### What the task asks
The expected answer is the data below, printed verbatim without its pictures.

Saved data entries
******

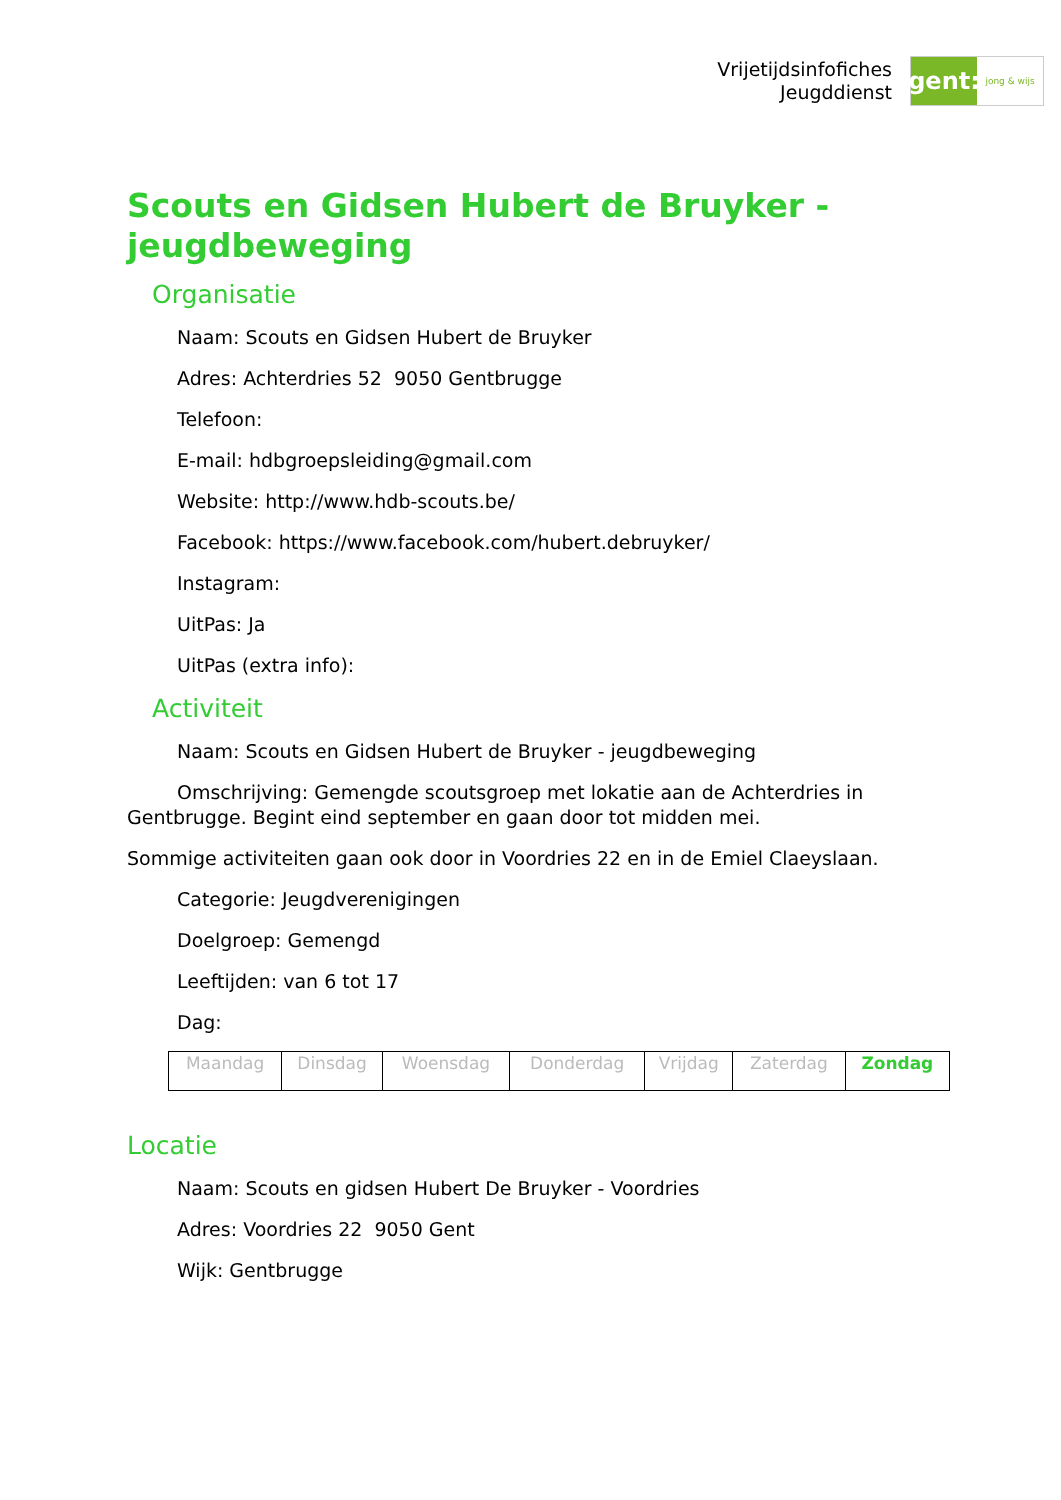Vrijetijdsinfofiches
Jeugddienst
gent:
jong & wijs
Scouts en Gidsen Hubert de Bruyker - jeugdbeweging
Organisatie
Naam: Scouts en Gidsen Hubert de Bruyker
Adres: Achterdries 52 9050 Gentbrugge
Telefoon:
E-mail: hdbgroepsleiding@gmail.com
Website: http://www.hdb-scouts.be/
Facebook: https://www.facebook.com/hubert.debruyker/
Instagram:
UitPas: Ja
UitPas (extra info):
Activiteit
Naam: Scouts en Gidsen Hubert de Bruyker - jeugdbeweging
Omschrijving: Gemengde scoutsgroep met lokatie aan de Achterdries in Gentbrugge. Begint eind september en gaan door tot midden mei.
Sommige activiteiten gaan ook door in Voordries 22 en in de Emiel Claeyslaan.
Categorie: Jeugdverenigingen
Doelgroep: Gemengd
Leeftijden: van 6 tot 17
Dag:
| Maandag | Dinsdag | Woensdag | Donderdag | Vrijdag | Zaterdag | Zondag |
Locatie
Naam: Scouts en gidsen Hubert De Bruyker - Voordries
Adres: Voordries 22 9050 Gent
Wijk: Gentbrugge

******

### Answer space
Vrijetijdsinfofiches
Jeugddienst
gent:
jong & wijs
Scouts en Gidsen Hubert de Bruyker - jeugdbeweging
Organisatie
Naam: Scouts en Gidsen Hubert de Bruyker
Adres: Achterdries 52 9050 Gentbrugge
Telefoon:
E-mail: hdbgroepsleiding@gmail.com
Website: http://www.hdb-scouts.be/
Facebook: https://www.facebook.com/hubert.debruyker/
Instagram:
UitPas: Ja
UitPas (extra info):
Activiteit
Naam: Scouts en Gidsen Hubert de Bruyker - jeugdbeweging
Omschrijving: Gemengde scoutsgroep met lokatie aan de Achterdries in Gentbrugge. Begint eind september en gaan door tot midden mei.
Sommige activiteiten gaan ook door in Voordries 22 en in de Emiel Claeyslaan.
Categorie: Jeugdverenigingen
Doelgroep: Gemengd
Leeftijden: van 6 tot 17
Dag:
| Maandag | Dinsdag | Woensdag | Donderdag | Vrijdag | Zaterdag | Zondag |
Locatie
Naam: Scouts en gidsen Hubert De Bruyker - Voordries
Adres: Voordries 22 9050 Gent
Wijk: Gentbrugge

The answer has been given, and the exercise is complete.